When every entry has been read, print each one back exactly.

**Record extracts**:

○ ○ ○

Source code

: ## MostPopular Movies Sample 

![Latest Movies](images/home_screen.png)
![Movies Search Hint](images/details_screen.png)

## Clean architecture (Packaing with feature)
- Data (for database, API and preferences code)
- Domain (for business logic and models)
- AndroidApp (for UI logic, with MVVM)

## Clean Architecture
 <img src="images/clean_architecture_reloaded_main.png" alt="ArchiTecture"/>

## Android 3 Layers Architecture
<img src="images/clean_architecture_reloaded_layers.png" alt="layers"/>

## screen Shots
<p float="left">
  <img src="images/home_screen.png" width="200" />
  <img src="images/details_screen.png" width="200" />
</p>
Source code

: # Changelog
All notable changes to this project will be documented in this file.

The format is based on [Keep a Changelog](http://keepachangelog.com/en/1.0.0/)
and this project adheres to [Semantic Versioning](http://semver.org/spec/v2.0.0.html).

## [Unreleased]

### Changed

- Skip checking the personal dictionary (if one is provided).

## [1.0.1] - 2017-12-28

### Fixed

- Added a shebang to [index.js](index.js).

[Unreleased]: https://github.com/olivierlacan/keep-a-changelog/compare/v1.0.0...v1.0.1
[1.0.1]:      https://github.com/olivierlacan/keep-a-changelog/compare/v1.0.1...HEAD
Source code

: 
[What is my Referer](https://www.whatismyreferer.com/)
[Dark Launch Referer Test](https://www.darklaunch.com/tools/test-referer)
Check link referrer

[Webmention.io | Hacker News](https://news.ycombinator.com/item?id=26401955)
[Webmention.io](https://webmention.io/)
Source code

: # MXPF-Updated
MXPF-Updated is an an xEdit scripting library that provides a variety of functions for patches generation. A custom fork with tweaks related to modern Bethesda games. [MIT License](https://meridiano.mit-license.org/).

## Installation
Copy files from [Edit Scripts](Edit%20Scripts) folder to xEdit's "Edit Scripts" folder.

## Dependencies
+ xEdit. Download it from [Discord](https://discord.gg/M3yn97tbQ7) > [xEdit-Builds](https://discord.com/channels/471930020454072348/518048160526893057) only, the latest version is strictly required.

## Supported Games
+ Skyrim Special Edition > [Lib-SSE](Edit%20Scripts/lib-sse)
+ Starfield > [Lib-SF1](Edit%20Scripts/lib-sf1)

○ ○ ○

**Exercise response**:
Source code

: ## MostPopular Movies Sample 

![Latest Movies](images/home_screen.png)
![Movies Search Hint](images/details_screen.png)

## Clean architecture (Packaing with feature)
- Data (for database, API and preferences code)
- Domain (for business logic and models)
- AndroidApp (for UI logic, with MVVM)

## Clean Architecture
 <img src="images/clean_architecture_reloaded_main.png" alt="ArchiTecture"/>

## Android 3 Layers Architecture
<img src="images/clean_architecture_reloaded_layers.png" alt="layers"/>

## screen Shots
<p float="left">
  <img src="images/home_screen.png" width="200" />
  <img src="images/details_screen.png" width="200" />
</p>
Source code

: # Changelog
All notable changes to this project will be documented in this file.

The format is based on [Keep a Changelog](http://keepachangelog.com/en/1.0.0/)
and this project adheres to [Semantic Versioning](http://semver.org/spec/v2.0.0.html).

## [Unreleased]

### Changed

- Skip checking the personal dictionary (if one is provided).

## [1.0.1] - 2017-12-28

### Fixed

- Added a shebang to [index.js](index.js).

[Unreleased]: https://github.com/olivierlacan/keep-a-changelog/compare/v1.0.0...v1.0.1
[1.0.1]:      https://github.com/olivierlacan/keep-a-changelog/compare/v1.0.1...HEAD
Source code

: 
[What is my Referer](https://www.whatismyreferer.com/)
[Dark Launch Referer Test](https://www.darklaunch.com/tools/test-referer)
Check link referrer

[Webmention.io | Hacker News](https://news.ycombinator.com/item?id=26401955)
[Webmention.io](https://webmention.io/)
Source code

: # MXPF-Updated
MXPF-Updated is an an xEdit scripting library that provides a variety of functions for patches generation. A custom fork with tweaks related to modern Bethesda games. [MIT License](https://meridiano.mit-license.org/).

## Installation
Copy files from [Edit Scripts](Edit%20Scripts) folder to xEdit's "Edit Scripts" folder.

## Dependencies
+ xEdit. Download it from [Discord](https://discord.gg/M3yn97tbQ7) > [xEdit-Builds](https://discord.com/channels/471930020454072348/518048160526893057) only, the latest version is strictly required.

## Supported Games
+ Skyrim Special Edition > [Lib-SSE](Edit%20Scripts/lib-sse)
+ Starfield > [Lib-SF1](Edit%20Scripts/lib-sf1)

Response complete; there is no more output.